╭─ TEKS LATIHAN

“Katakanlah kepada wanita yang beriman:
“Hendaklah mereka menahan pandangannya, dan memelihara kemaluannya, dan janganlah
mereka menampakkan perhiasannya, kecuali yang (biasa) nampak daripadanya. Dan
hendaklah mereka menutupkan kain kudung ke dadanya, dan janganlah menampakkan
perhiasannya … Dan bertobatlah kamu sekalian kepada Allah, hai
orang-orang yang beriman supaya kamu beruntung.” (An-Nur: 31)
“Dunia ini adalah perhiasan dan
sebaik-baiknya perhiasan adalah istri yang shaleh.” (Rasulullah SAW)
“Segala sesuatu ada penegurnya, dan
penegur hati adalah rasa malu!” (Rasulullah SAW)
“Hilangnya rasa malu perempuan zaman
sekarang adalah salah satu sumber kerusakan moral masyarakat, termasuk dalam
masyarakat Muslim.” (Dina Katresna Gusti)
___________________
Mengapa perempuan Muslim harus menutup auratnya?
Karena wajib sebagaimana diperintahkan Allah dalam Al-Qur’an dan hadits Nabi
dan kalau tidak melaksanakan berdosa? Benar, tapi mari kita kesampingkanlah
dulu alasan perintah ini.

╰─
╭─ DATA TERCATAT

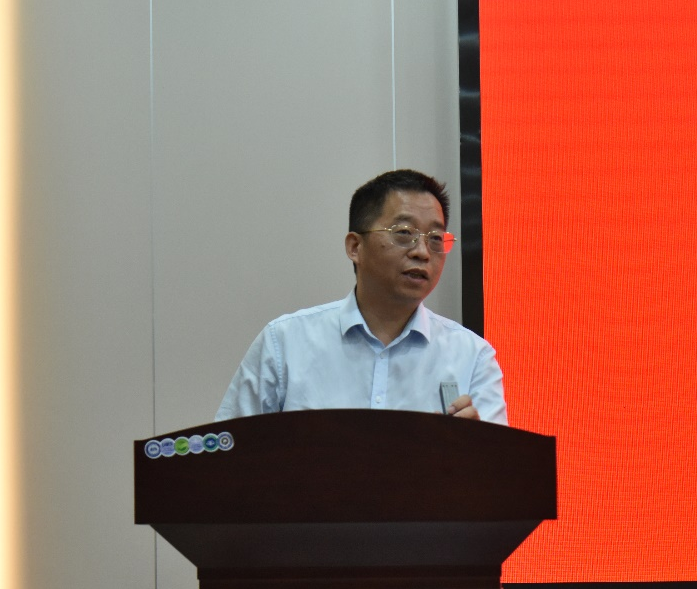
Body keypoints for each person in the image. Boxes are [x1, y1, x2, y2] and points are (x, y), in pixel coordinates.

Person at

╰─

§ TUGAS
Tuliskan kembali seluruh teks tentang menutup aurat bagi perempuan Muslim tanpa mengubah satu kata atau tanda baca pun.

§ HASIL LATIHAN
“Katakanlah kepada wanita yang beriman:
“Hendaklah mereka menahan pandangannya, dan memelihara kemaluannya, dan janganlah
mereka menampakkan perhiasannya, kecuali yang (biasa) nampak daripadanya. Dan
hendaklah mereka menutupkan kain kudung ke dadanya, dan janganlah menampakkan
perhiasannya … Dan bertobatlah kamu sekalian kepada Allah, hai
orang-orang yang beriman supaya kamu beruntung.” (An-Nur: 31)
“Dunia ini adalah perhiasan dan
sebaik-baiknya perhiasan adalah istri yang shaleh.” (Rasulullah SAW)
“Segala sesuatu ada penegurnya, dan
penegur hati adalah rasa malu!” (Rasulullah SAW)
“Hilangnya rasa malu perempuan zaman
sekarang adalah salah satu sumber kerusakan moral masyarakat, termasuk dalam
masyarakat Muslim.” (Dina Katresna Gusti)
___________________
Mengapa perempuan Muslim harus menutup auratnya?
Karena wajib sebagaimana diperintahkan Allah dalam Al-Qur’an dan hadits Nabi
dan kalau tidak melaksanakan berdosa? Benar, tapi mari kita kesampingkanlah
dulu alasan perintah ini.